■ Exercise passage:
::::::::::
Building The Future Requires Investment

While concerns about the inevitable bubble burst gets a lot of play, it first bears noting that such concerns have gotten a lot of play for at least the last six years. Googling the phrase “tech bubble burst” yields around 58 million results – some of which go back eight years. The Economist in 2010 asked if the Silicon Valley startup craze was the sure sign of a bubble built on tenuous valuations – a subject they revisited in 2014 though they were no longer calling it the startup bubble – but instead an explosion.

That article also pointed out that the analogy to the year 2000, while on the surface is quite apt, really misses some of the point of the technological innovations that are powering what is now a global explosion in mobile-based Web startups.

This time through, the “basic building blocks for digital services and products” are no longer things that firms must build by hand in-house. Instead they are available in a variety of form factors, cheaply and ubiquitously – which means they can be efficiently combined, refined and redeveloped. Between open-source code,  cloud-computing startups are more able to run lean. During the dotcom boom, launching a startup was a big bet on a business plan; now not so much, as firms are instead more likely to view their investments as “the first of a series of experiments, an ongoing exploration."

Cullen Roche, the founder of Orcam Financial Group, commenting for MarketWatch, also noted that despite Cuban’s expressed concern for widows and orphans, the reality is that this bubble – if there is one – would have a lesser effect than the 2000 tech bubble pop.

"The primary difference is that this bubble comprises wealthy people living mostly in San Francisco and New York. The tech bubble 15 years ago was a mom-and-pop bubble. It affected the whole country. The bubble today is much more consolidated. So, no, there’s simply no way this bubble is worse than the tech bubble because its scope is nowhere near as large,” Roche wrote.

However, Roche did also note that “things are looking a little frothy out there” and that a bubble burst would be catastrophic – he just disputes the year 2000 analogy as apt.

Adena Friedman, president of exchange group Nasdaq OMX, has gone further – and publicly stated she thinks concerns about a new tech sector bubble are wildly overblown. The Nasdaq Composite index briefly hit 5,000 points last week, its highest level since the peak of the tech bubble 15 years ago.
::::::::::
■ Source information:
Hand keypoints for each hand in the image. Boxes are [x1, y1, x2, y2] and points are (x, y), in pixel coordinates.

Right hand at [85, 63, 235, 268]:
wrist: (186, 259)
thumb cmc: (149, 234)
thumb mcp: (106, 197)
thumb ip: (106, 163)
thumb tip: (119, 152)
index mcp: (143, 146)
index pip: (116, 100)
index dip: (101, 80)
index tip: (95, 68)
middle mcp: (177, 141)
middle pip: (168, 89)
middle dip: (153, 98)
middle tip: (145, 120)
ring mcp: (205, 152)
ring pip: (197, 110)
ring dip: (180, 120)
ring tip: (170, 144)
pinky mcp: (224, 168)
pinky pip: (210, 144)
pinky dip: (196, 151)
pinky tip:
::::::::::
■ Prompt 1:
Answer from the article on tech bubble fears:
(a) About how many results does Googling the phrase "tech bubble burst" yield?
(b) What organization did Cullen Roche found?
(c) What level did the Nasdaq Composite index briefly hit last week?
■ Prompt 2: Reproduce the stretch of the article on tech bubble fears from "Adena Friedman, president" through "15 years ago.".
The listing has no connection to the article on tech bubble fears.

■ Answer space 1:
(a) Around 58 million.
(b) Orcam Financial Group.
(c) 5,000 points.

■ Answer space 2:
Adena Friedman, president of exchange group Nasdaq OMX, has gone further – and publicly stated she thinks concerns about a new tech sector bubble are wildly overblown. The Nasdaq Composite index briefly hit 5,000 points last week, its highest level since the peak of the tech bubble 15 years ago.